Aphids are small, sap-sucking bugs which form colonies on leaves and soft stems. An essential part of the wider food chain, aphids should be tolerated if possible. However, if present in numbers so substantial they distort growth, reduce vigour, and encourage the formation of sooty mould, you may wish to remove by organic means. This can be as simple as wiping off and squashing by hand, or regularly blasting off the plant using a jet of water from a hose.

How to propagate Adenium

Root cuttings from non-flowering shoots in summer, using bottom heat.

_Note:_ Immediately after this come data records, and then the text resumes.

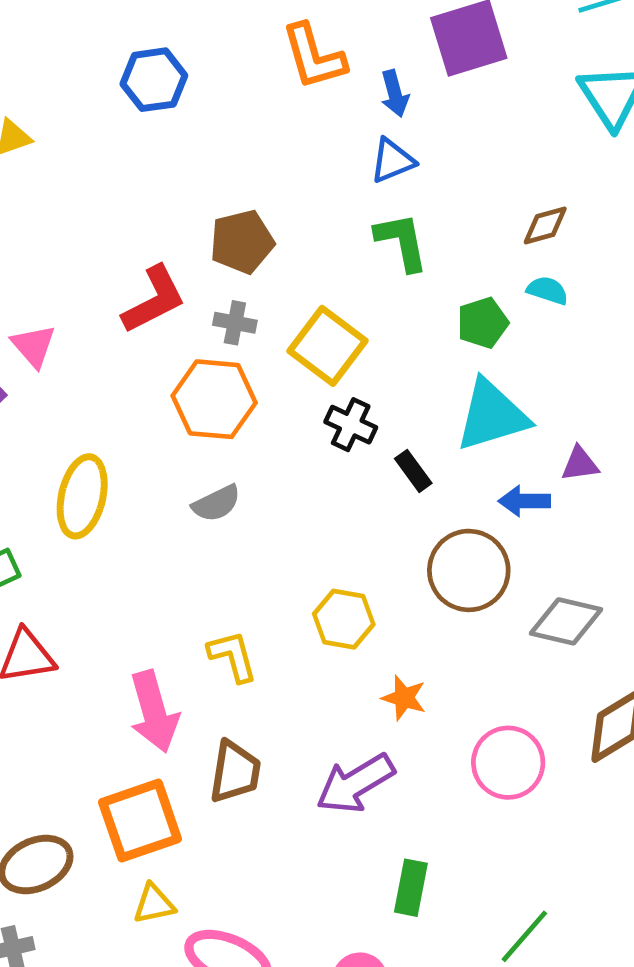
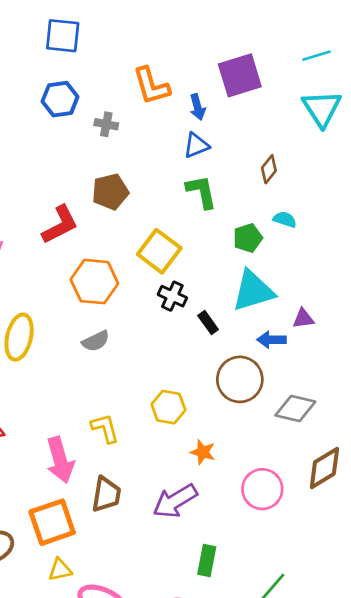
brown diamond: (545, 226) -> (269, 169), moved, turned -36
gray cross: (235, 323) -> (106, 124), moved

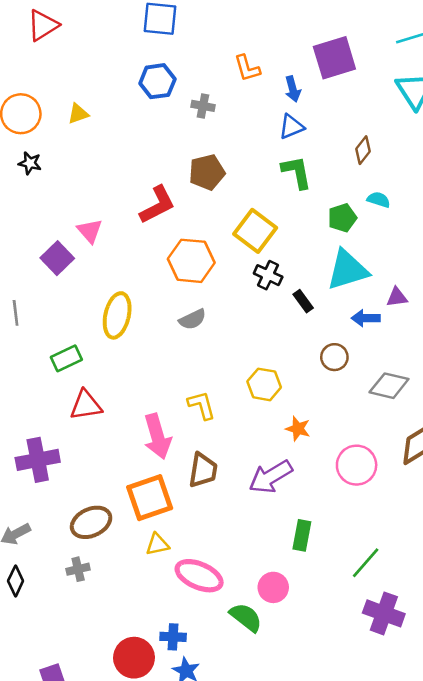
orange L-shape: (151, 86) -> (247, 68), size x0.7
brown circle: (240, 379) -> (334, 357), size x0.6

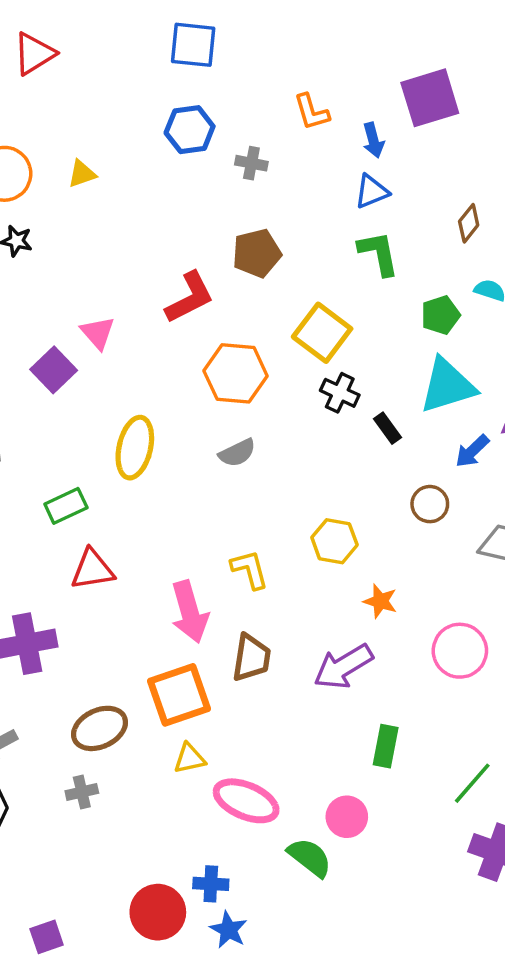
blue arrow: (366, 318) -> (472, 451), turned -44

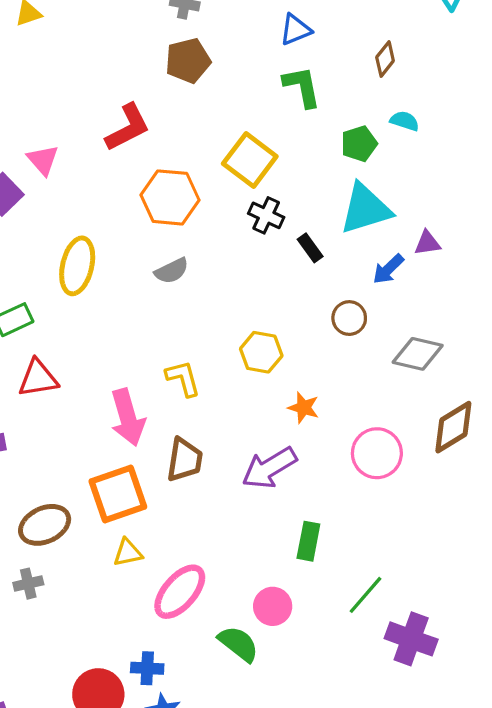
brown pentagon: (257, 253) -> (188, 61), moved
green line: (472, 783) -> (365, 595), moved
pink ellipse: (246, 801) -> (180, 592), turned -72

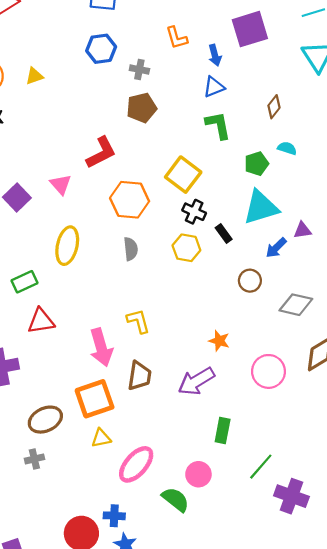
pink triangle: (43, 160) -> (61, 184), moved
gray semicircle: (172, 271) -> (131, 249), turned -70
yellow hexagon: (261, 352) -> (186, 248), moved

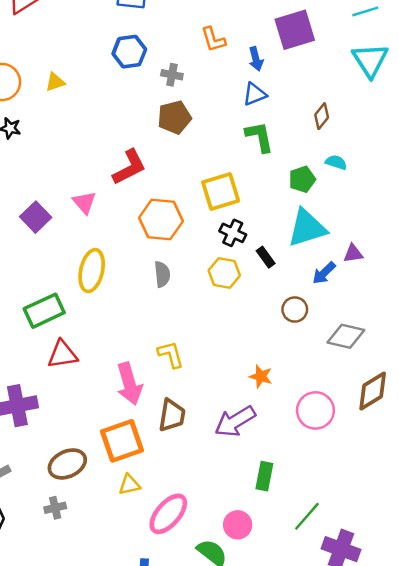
yellow square: (183, 175) -> (221, 192), turned 36
green rectangle: (25, 282) -> (44, 311), size x1.4

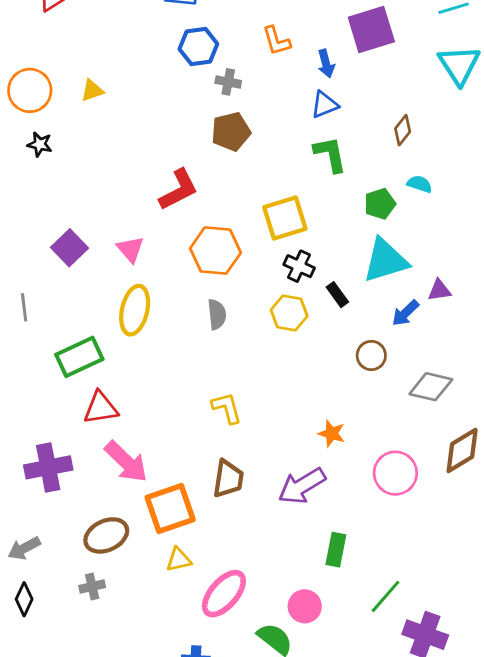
blue hexagon: (129, 52) -> (198, 46), moved
pink triangle: (84, 202) -> (130, 249), moved
pink arrow: (129, 384) -> (126, 462), moved, turned -30

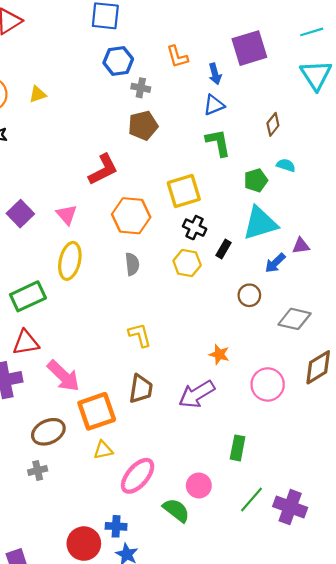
black rectangle: (337, 295) -> (224, 249), turned 66
red triangle: (101, 408) -> (26, 343), moved
green rectangle: (336, 550) -> (238, 448), moved
green line: (386, 596) -> (252, 499), moved

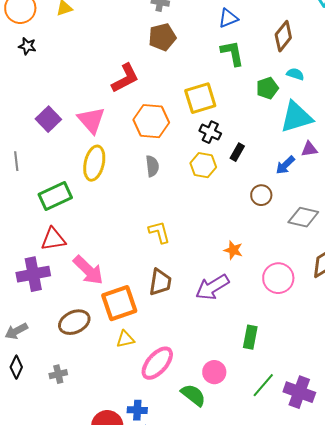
brown diamond: (273, 124) -> (283, 36), size x1.4
pink triangle: (67, 215) -> (91, 120), size x1.4
cyan triangle: (260, 223) -> (296, 117), moved
gray cross: (38, 470) -> (58, 374), moved

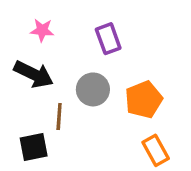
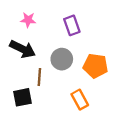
orange pentagon: (144, 100) -> (95, 66), turned 30
orange rectangle: (156, 150) -> (80, 100), moved

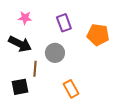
orange pentagon: (95, 66) -> (98, 35), moved

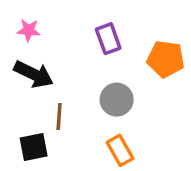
pink star: (25, 18) -> (29, 30), moved
gray circle: (55, 53) -> (117, 100), moved

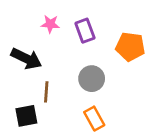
pink star: (29, 30) -> (50, 24), moved

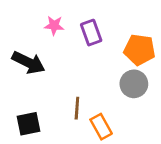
gray circle: (92, 79) -> (134, 84), moved
brown line: (46, 92) -> (77, 108), moved

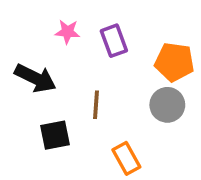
brown line: (77, 108) -> (96, 105), moved
black square: (28, 124) -> (55, 135), moved

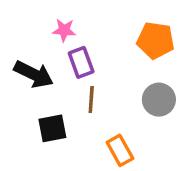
purple rectangle: (114, 41) -> (81, 62), moved
orange pentagon: (174, 62) -> (156, 40), moved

*Take care to avoid touching or ingesting the sap of adenium when taking cuttings (see ‘Common adenium questions’ below)*

 

  1. Select non-flowering shoots, cutting away from the plant using sharp secateurs. Take the entire shoot, stubs left on the plant will look unsightly
  2. Fill container/s with a perlite-heavy compost mix (at least 50% perlite)
  3. If leaves are large, cut in half with a sharp knife (to reduce water lost through transpiration)
  4. Insert cuttings into compost and water well. You can have several cuttings in the same container if there is enough space to do this without them touching
  5. Place in a heated propagating case at 21°C
  6. Keep compost moist, not saturated, until cuttings root; look for roots appearing out of the bottom of the container
  7. Gently remove from container, put into individual pots and grow on until large enough to put into permanent container.

Common Adenium Questions

Is adenium poisonous?

Yes, it is. Adenium exudes a milky sap from broken or cut stems which can irritate the skin and cause severe discomfort when ingested.

The leaves of my adenium look scorched. What has happened?

Despite being used to extremely hot, arid conditions, even a plant such as adenium can be damaged by the sun’s rays when received through the amplifying qualities of glass. Remove affected leaves and try moving to another location (as recommended above) or putting up shading.